_Written problem_:
Copy the entries verbatim, from the first line of the entries through the line containing "scientific name: Oenothera drummondii", including that line.

[Stored items]
-*-*-
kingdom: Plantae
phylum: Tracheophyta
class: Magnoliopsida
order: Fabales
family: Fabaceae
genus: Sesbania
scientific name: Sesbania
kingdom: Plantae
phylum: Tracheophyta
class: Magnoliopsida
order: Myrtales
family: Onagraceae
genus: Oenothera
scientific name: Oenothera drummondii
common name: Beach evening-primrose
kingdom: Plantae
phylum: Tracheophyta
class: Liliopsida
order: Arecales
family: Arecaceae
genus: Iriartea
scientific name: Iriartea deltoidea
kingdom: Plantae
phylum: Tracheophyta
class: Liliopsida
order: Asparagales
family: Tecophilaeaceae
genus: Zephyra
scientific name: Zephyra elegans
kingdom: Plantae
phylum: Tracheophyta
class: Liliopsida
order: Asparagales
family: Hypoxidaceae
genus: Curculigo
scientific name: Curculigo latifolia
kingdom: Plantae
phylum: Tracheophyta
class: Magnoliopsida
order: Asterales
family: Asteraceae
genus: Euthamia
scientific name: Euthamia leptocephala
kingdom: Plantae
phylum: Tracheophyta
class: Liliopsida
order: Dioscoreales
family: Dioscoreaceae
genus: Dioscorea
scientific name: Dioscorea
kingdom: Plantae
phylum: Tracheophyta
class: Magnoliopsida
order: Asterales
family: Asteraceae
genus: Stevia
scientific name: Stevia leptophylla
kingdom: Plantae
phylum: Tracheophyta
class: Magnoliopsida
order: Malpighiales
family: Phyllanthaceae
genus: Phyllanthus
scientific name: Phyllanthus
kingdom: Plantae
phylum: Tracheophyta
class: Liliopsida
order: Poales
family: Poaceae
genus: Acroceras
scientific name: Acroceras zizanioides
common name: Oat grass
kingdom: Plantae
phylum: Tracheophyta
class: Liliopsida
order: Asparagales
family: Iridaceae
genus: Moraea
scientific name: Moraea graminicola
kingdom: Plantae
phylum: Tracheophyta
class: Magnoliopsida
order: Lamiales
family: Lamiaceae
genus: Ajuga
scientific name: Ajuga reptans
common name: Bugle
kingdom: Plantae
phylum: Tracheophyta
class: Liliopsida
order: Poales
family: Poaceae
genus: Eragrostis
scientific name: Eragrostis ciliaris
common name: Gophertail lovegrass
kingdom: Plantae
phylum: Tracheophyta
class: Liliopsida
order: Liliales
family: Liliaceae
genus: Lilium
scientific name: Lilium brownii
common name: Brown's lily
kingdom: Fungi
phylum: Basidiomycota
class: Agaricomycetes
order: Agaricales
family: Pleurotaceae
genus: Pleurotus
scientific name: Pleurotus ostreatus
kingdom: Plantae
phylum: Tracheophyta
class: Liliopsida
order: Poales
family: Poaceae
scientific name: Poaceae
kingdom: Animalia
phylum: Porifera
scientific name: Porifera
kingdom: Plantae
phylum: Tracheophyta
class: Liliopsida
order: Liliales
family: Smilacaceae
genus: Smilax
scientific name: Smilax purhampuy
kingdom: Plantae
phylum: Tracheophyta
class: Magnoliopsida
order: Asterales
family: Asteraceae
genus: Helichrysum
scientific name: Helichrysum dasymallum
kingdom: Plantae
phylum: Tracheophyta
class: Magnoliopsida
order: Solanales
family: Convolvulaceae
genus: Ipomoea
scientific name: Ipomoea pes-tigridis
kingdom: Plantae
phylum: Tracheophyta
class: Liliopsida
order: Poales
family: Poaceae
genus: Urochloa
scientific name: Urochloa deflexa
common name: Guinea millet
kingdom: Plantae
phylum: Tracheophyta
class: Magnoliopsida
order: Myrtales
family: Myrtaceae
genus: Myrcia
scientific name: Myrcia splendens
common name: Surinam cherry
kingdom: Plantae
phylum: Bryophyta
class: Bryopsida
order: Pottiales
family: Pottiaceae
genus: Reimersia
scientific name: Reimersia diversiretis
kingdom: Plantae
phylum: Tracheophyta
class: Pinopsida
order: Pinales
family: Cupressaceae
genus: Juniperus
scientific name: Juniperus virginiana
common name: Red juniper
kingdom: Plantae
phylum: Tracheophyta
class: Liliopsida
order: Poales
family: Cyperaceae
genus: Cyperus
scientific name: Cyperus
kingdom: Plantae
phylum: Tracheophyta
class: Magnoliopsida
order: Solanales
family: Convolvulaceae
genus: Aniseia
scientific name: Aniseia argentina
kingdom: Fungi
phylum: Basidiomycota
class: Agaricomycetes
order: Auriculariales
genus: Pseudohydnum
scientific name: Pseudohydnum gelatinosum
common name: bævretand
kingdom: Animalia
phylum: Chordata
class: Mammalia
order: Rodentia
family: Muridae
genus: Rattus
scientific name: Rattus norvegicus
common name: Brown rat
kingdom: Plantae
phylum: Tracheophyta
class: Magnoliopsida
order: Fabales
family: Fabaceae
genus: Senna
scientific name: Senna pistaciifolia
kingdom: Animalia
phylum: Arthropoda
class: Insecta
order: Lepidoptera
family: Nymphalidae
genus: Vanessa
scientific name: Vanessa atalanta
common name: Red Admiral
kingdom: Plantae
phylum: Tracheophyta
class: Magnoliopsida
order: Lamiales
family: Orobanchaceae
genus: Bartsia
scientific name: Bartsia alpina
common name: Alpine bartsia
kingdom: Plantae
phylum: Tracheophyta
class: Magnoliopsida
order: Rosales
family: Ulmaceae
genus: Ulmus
-*-*-
_Finished exercise_:
kingdom: Plantae
phylum: Tracheophyta
class: Magnoliopsida
order: Fabales
family: Fabaceae
genus: Sesbania
scientific name: Sesbania
kingdom: Plantae
phylum: Tracheophyta
class: Magnoliopsida
order: Myrtales
family: Onagraceae
genus: Oenothera
scientific name: Oenothera drummondii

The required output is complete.